If the mood on the floor was electric before it was positively thunderous then. Without any real organization, suddenly all of the Prentice and Brison supporters were on the floor, facing off with MacKay’s supporters who were equally aggressive at first. We chanted “Principle, Prin-ci-pul, PRIN-CI-PUL!” over and over again for what seemed like many minutes. MacKay’s supporters, visibly cowed, shrunk back. Even some of them knew that something untoward had happened.

Many of Orchard’s supporters were in tears. Our team had no time for crying, yet.

Convention organizers and party officials wandered around with worried faces. We were openly challenging MacKay’s lies and deception, right there live on national TV.

I don’t recall how we pulled the situation back from turning into a brawl, but eventually we had to. The final step had to be taken, the last vote. Orchard pulled his throng into a room and exhorted them to vote for MacKay. He placed some of his lieutenants along the voting line up to remind people “you know what to do”. And they voted, many of them crying as they did so, overwhelmingly for MacKay.

Mulroney and the party establishment had won the day, and installed a puppet leader whose only job was to see how quickly the party could be dismantled.

Within weeks Peter MacKay was meeting secretly with Stephen Harper. Subject: merger of the parties.

The establishment rammed the merger through.

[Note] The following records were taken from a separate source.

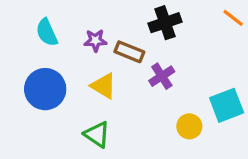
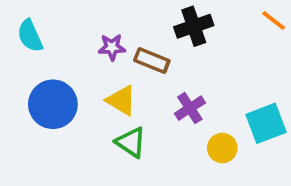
cyan semicircle: (47, 32) -> (30, 36), moved
purple cross: (162, 76) -> (190, 108), moved
green triangle: (97, 134) -> (131, 142), moved

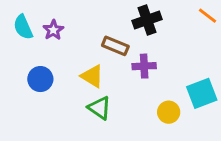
purple star: (112, 47) -> (53, 30), moved, turned -30
blue circle: (53, 104) -> (40, 79), size x0.7
purple cross: (190, 108) -> (144, 66), moved, turned 30

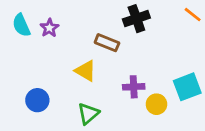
purple cross: (144, 66) -> (134, 87), moved
blue circle: (40, 79) -> (37, 100), moved
green triangle: (99, 108) -> (88, 114), moved, turned 45

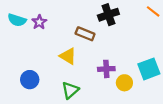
cyan semicircle: (21, 25) -> (17, 20), turned -48

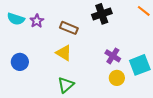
brown rectangle: (85, 34) -> (69, 28), moved
purple cross: (106, 69) -> (113, 56), moved, turned 35
blue circle: (30, 80) -> (20, 62), moved

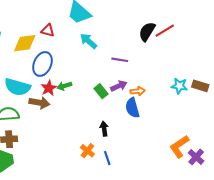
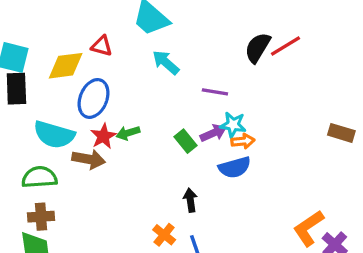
cyan star: (179, 86) -> (233, 125), moved
blue semicircle: (132, 108) -> (235, 167), turned -90

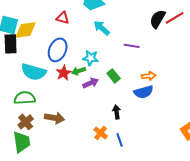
yellow diamond: (66, 66) -> (26, 30), moved
cyan star: (233, 125) -> (91, 58), moved
purple arrow: (213, 133) -> (91, 83), moved
brown arrow: (89, 159) -> (55, 118), moved
brown cross: (41, 217) -> (26, 122), turned -35

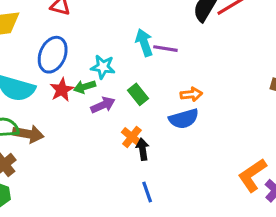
cyan arrow: (102, 28) -> (144, 42), moved, turned 30
brown arrow: (55, 118) -> (28, 134), moved
orange cross: (101, 133) -> (132, 137), moved

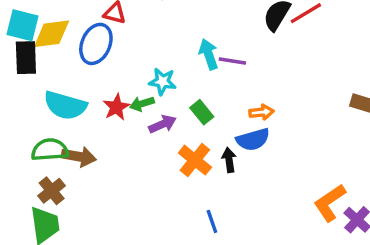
blue ellipse: (53, 55) -> (96, 44), moved
orange cross: (132, 137) -> (195, 160), size x1.4
black arrow: (143, 149) -> (229, 160), moved

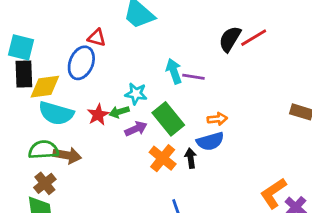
yellow diamond: (52, 34) -> (45, 87), moved
green rectangle: (202, 112) -> (168, 119), size x1.6

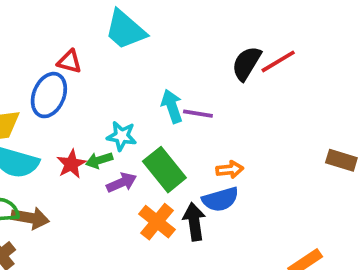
black arrow: (191, 158) -> (194, 222), size x1.4

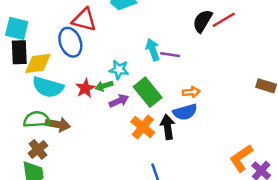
red triangle: (69, 61) -> (84, 20), size x1.5
blue ellipse: (49, 95) -> (70, 42), turned -44

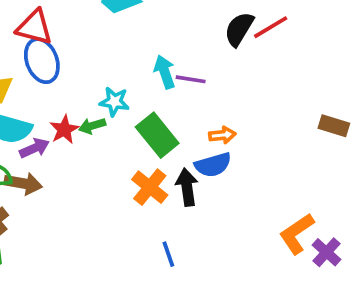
red triangle: (84, 20) -> (34, 27), moved
purple arrow: (119, 101) -> (34, 148), moved

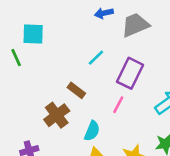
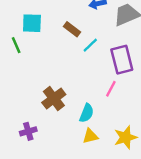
purple rectangle: (130, 73) -> (122, 60), turned -40
brown rectangle: (76, 90) -> (72, 29), moved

Many former Tories, especially those who more or less disappeared following the Mulroney defeat, filled with the lust to regain power, signed on to the deal. They’d wanted it all along.

Some saw it as pragmatic; some saw it as unstoppable and hoped to exert positive influence through participation; some saw the merger as a serious threat to Canada and left the party altogether.

Or, more accurately, the party left them.